Existe uma visão muito importante no que diz respeito as diferenças entre a sociedade e a cultura. Sem uma tradição (ou seja, todo o processo que passa de uma geração à outra, permitindo que se possa diferenciar uma comunidade da outra), uma coletividade pode viver ordenadamente, mas não tem consciência do seu estilo de vida. E ter consciência é poder ser socializado, isto é, é se situar diante de uma lógica de inclusões necessárias e exclusões fundamentais. A consciência de regras é uma forma de presença social. Como conseqüência disto, a tradição viva e a consciência social subtendem responsabilidade. Uma tradição viva é um conjunto de escolhas que necessariamente excluem formas de realizar tarefas e de classificar o mundo.

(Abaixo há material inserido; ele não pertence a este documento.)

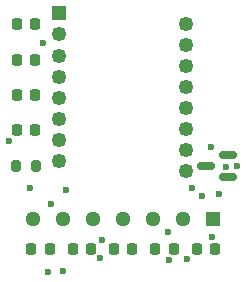
<source format=gbr>
G04 #@! TF.GenerationSoftware,KiCad,Pcbnew,8.0.7*
G04 #@! TF.CreationDate,2025-02-22T11:32:46+09:00*
G04 #@! TF.ProjectId,pmw3610_breakout_for_roBa,706d7733-3631-4305-9f62-7265616b6f75,rev?*
G04 #@! TF.SameCoordinates,Original*
G04 #@! TF.FileFunction,Soldermask,Bot*
G04 #@! TF.FilePolarity,Negative*
%FSLAX46Y46*%
G04 Gerber Fmt 4.6, Leading zero omitted, Abs format (unit mm)*
G04 Created by KiCad (PCBNEW 8.0.7) date 2025-02-22 11:32:46*
%MOMM*%
%LPD*%
G01*
G04 APERTURE LIST*
G04 Aperture macros list*
%AMRoundRect*
0 Rectangle with rounded corners*
0 $1 Rounding radius*
0 $2 $3 $4 $5 $6 $7 $8 $9 X,Y pos of 4 corners*
0 Add a 4 corners polygon primitive as box body*
4,1,4,$2,$3,$4,$5,$6,$7,$8,$9,$2,$3,0*
0 Add four circle primitives for the rounded corners*
1,1,$1+$1,$2,$3*
1,1,$1+$1,$4,$5*
1,1,$1+$1,$6,$7*
1,1,$1+$1,$8,$9*
0 Add four rect primitives between the rounded corners*
20,1,$1+$1,$2,$3,$4,$5,0*
20,1,$1+$1,$4,$5,$6,$7,0*
20,1,$1+$1,$6,$7,$8,$9,0*
20,1,$1+$1,$8,$9,$2,$3,0*%
G04 Aperture macros list end*
%ADD10RoundRect,0.187500X-0.437500X0.437500X-0.437500X-0.437500X0.437500X-0.437500X0.437500X0.437500X0*%
%ADD11O,1.250000X1.250000*%
%ADD12R,1.300000X1.300000*%
%ADD13O,1.300000X1.300000*%
%ADD14RoundRect,0.225000X0.225000X0.250000X-0.225000X0.250000X-0.225000X-0.250000X0.225000X-0.250000X0*%
%ADD15RoundRect,0.150000X0.587500X0.150000X-0.587500X0.150000X-0.587500X-0.150000X0.587500X-0.150000X0*%
%ADD16RoundRect,0.200000X0.200000X0.275000X-0.200000X0.275000X-0.200000X-0.275000X0.200000X-0.275000X0*%
%ADD17C,0.600000*%
G04 APERTURE END LIST*
D10*
X130650000Y-81100000D03*
D11*
X130650000Y-82880000D03*
X130650000Y-84660000D03*
X130650000Y-86440000D03*
X130650000Y-88220000D03*
X130650000Y-90000000D03*
X130650000Y-91780000D03*
X130650000Y-93560000D03*
X141350000Y-94450000D03*
X141350000Y-92670000D03*
X141350000Y-90890000D03*
X141350000Y-89110000D03*
X141350000Y-87330000D03*
X141350000Y-85550000D03*
X141350000Y-83770000D03*
X141350000Y-81990000D03*
D12*
X143620000Y-98500000D03*
D13*
X141080000Y-98500000D03*
X138540000Y-98500000D03*
X136000000Y-98500000D03*
X133460000Y-98500000D03*
X130920000Y-98500000D03*
X128380000Y-98500000D03*
D14*
X140325000Y-101000000D03*
X138775000Y-101000000D03*
X128600000Y-85000000D03*
X127050000Y-85000000D03*
X129825000Y-101000000D03*
X128275000Y-101000000D03*
X143825000Y-101000000D03*
X142275000Y-101000000D03*
X128600000Y-91000000D03*
X127050000Y-91000000D03*
D15*
X144937500Y-93050000D03*
X144937500Y-94950000D03*
X143062500Y-94000000D03*
D14*
X128600000Y-88000000D03*
X127050000Y-88000000D03*
X128600000Y-82000000D03*
X127050000Y-82000000D03*
X133325000Y-101000000D03*
X131775000Y-101000000D03*
X136825000Y-101000000D03*
X135275000Y-101000000D03*
D16*
X128650000Y-94000000D03*
X127000000Y-94000000D03*
D17*
X139897300Y-102005500D03*
X143571500Y-99996600D03*
X144786300Y-94126600D03*
X128165200Y-95839900D03*
X134225700Y-100246100D03*
X126416900Y-91894700D03*
X142725100Y-96595900D03*
X145681100Y-94000000D03*
X130935400Y-102884900D03*
X141444700Y-101864200D03*
X143492800Y-92441900D03*
X134112300Y-101787300D03*
X129686600Y-102965600D03*
X129928300Y-97201600D03*
X141882400Y-95840600D03*
X144153500Y-96412300D03*
X131224900Y-96031200D03*
X139884000Y-99625400D03*
X129248700Y-83567000D03*
M02*

</source>
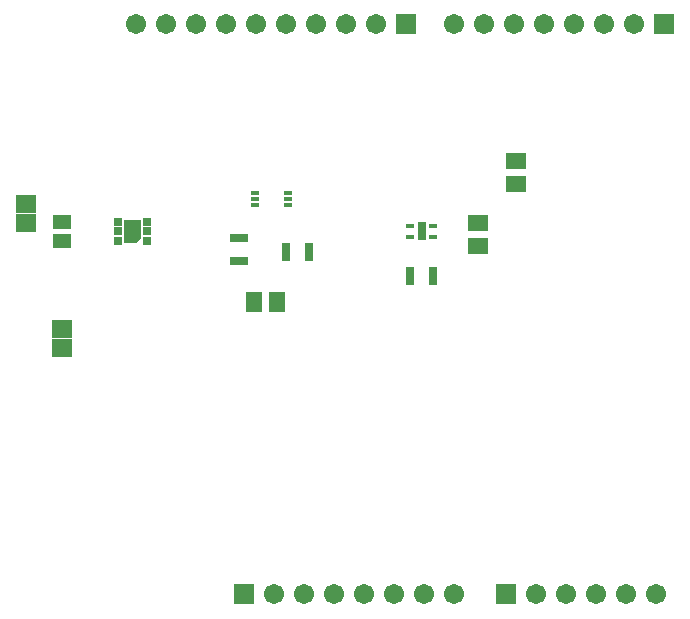
<source format=gts>
G04*
G04 #@! TF.GenerationSoftware,Altium Limited,Altium Designer,20.2.6 (244)*
G04*
G04 Layer_Color=8388736*
%FSLAX44Y44*%
%MOMM*%
G71*
G04*
G04 #@! TF.SameCoordinates,9515D0E1-E452-41A6-BF4E-AEEE6F90C87A*
G04*
G04*
G04 #@! TF.FilePolarity,Negative*
G04*
G01*
G75*
%ADD25R,0.6500X0.3500*%
%ADD26R,0.6500X0.3500*%
%ADD27R,1.6532X1.4032*%
%ADD28R,0.7532X1.5532*%
%ADD29R,0.7532X0.4532*%
%ADD30R,1.5532X0.7532*%
%ADD31R,1.6532X1.5032*%
G04:AMPARAMS|DCode=32|XSize=0.6032mm|YSize=0.7532mm|CornerRadius=0mm|HoleSize=0mm|Usage=FLASHONLY|Rotation=270.000|XOffset=0mm|YOffset=0mm|HoleType=Round|Shape=RoundedRectangle|*
%AMROUNDEDRECTD32*
21,1,0.6032,0.7532,0,0,270.0*
21,1,0.6032,0.7532,0,0,270.0*
1,1,0.0000,-0.3766,-0.3016*
1,1,0.0000,-0.3766,0.3016*
1,1,0.0000,0.3766,0.3016*
1,1,0.0000,0.3766,-0.3016*
%
%ADD32ROUNDEDRECTD32*%
%ADD33R,0.7000X1.6000*%
%ADD34R,1.4032X1.6532*%
%ADD35R,1.5532X1.1532*%
%ADD36C,1.7032*%
%ADD37R,1.7032X1.7032*%
G36*
X191383Y342010D02*
X191514Y341983D01*
X191640Y341941D01*
X191759Y341882D01*
X191870Y341808D01*
X191970Y341720D01*
X192058Y341620D01*
X192132Y341509D01*
X192191Y341390D01*
X192234Y341264D01*
X192260Y341133D01*
X192268Y341000D01*
Y341000D01*
D01*
X192268Y327300D01*
X192259Y327167D01*
X192233Y327036D01*
X192190Y326910D01*
X192132Y326791D01*
X192058Y326680D01*
X191970Y326580D01*
X188670Y323280D01*
X188570Y323192D01*
X188459Y323118D01*
X188340Y323059D01*
X188214Y323017D01*
X188083Y322990D01*
X187950Y322982D01*
X178750D01*
X178617Y322990D01*
X178486Y323017D01*
X178360Y323059D01*
X178241Y323118D01*
X178130Y323192D01*
X178030Y323280D01*
X177942Y323380D01*
X177868Y323491D01*
X177809Y323610D01*
X177766Y323736D01*
X177740Y323867D01*
X177732Y324000D01*
X177732Y341000D01*
X177741Y341133D01*
X177767Y341264D01*
X177809Y341390D01*
X177868Y341509D01*
X177942Y341620D01*
X178030Y341720D01*
X178130Y341808D01*
X178241Y341882D01*
X178360Y341941D01*
X178486Y341983D01*
X178617Y342010D01*
X178750Y342018D01*
X191250D01*
X191250D01*
D01*
X191383Y342010D01*
D02*
G37*
D25*
X439750Y327500D02*
D03*
Y337500D02*
D03*
X420250D02*
D03*
D26*
X420250Y327500D02*
D03*
D27*
X477500Y340000D02*
D03*
Y320000D02*
D03*
X510000Y372500D02*
D03*
Y392500D02*
D03*
D28*
X420250Y295000D02*
D03*
X439750D02*
D03*
X315250Y315000D02*
D03*
X334750D02*
D03*
D29*
X288750Y355000D02*
D03*
Y360000D02*
D03*
Y365000D02*
D03*
X316250D02*
D03*
Y360000D02*
D03*
Y355000D02*
D03*
D30*
X275000Y327250D02*
D03*
Y307750D02*
D03*
D31*
X125000Y234000D02*
D03*
Y250000D02*
D03*
X95000Y356000D02*
D03*
Y340000D02*
D03*
D32*
X197500Y324500D02*
D03*
Y332500D02*
D03*
Y340500D02*
D03*
X172500Y324500D02*
D03*
Y332500D02*
D03*
Y340500D02*
D03*
D33*
X430000Y332500D02*
D03*
D34*
X287500Y272500D02*
D03*
X307500D02*
D03*
D35*
X125000Y324750D02*
D03*
Y340250D02*
D03*
D36*
X365760Y508000D02*
D03*
X187960D02*
D03*
X213360D02*
D03*
X238760D02*
D03*
X264160D02*
D03*
X289560D02*
D03*
X314960D02*
D03*
X340360D02*
D03*
X391160D02*
D03*
X457200D02*
D03*
X482600D02*
D03*
X508000D02*
D03*
X533400D02*
D03*
X558800D02*
D03*
X584200D02*
D03*
X609600D02*
D03*
X627800Y25400D02*
D03*
X602400D02*
D03*
X577000D02*
D03*
X551600D02*
D03*
X526200D02*
D03*
X457200D02*
D03*
X431800D02*
D03*
X406400D02*
D03*
X381000D02*
D03*
X355600D02*
D03*
X330200D02*
D03*
X304800D02*
D03*
D37*
X416560Y508000D02*
D03*
X635000D02*
D03*
X500800Y25400D02*
D03*
X279400D02*
D03*
M02*

</source>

Ter tradição significa vivenciar as regras de modo consciente, colocando-as dentro de uma forma qualquer de temporalidade. A tradição torna as regras passíveis de serem vivenciadas, abrigadas e possuídas pelo grupo que as inventou e adotou. Sociedades sem tradição são sistemas coletivos sem cultura.

Podemos dizer que sociedades sem cultura apenas acontecem no caso dos "animais sociais". Pode haver cultura sem sociedade, mas não uma sociedade sem cultura. Sociedade e cultura, o primeiro indica conjuntos de ações padronizadas; o segundo expressa valores e ideologias que fazem parte da outra ponta da realidade social ( a cultura ). Uma se reflete na outra, mas nunca uma pode reproduzir a outra. A cultura trabalha sempre com formas puras que se ajustam ou não à sua reprodução concreta no mundo da sociedade.

A perspectiva da realidade humana a partir da noção de sociedade remete inevitavelmente a uma orientação sincrônica, integrada, sistêmica e concreta de pessoas, grupos, papéis e ações sociais que são muitas vezes vistos como um organismo.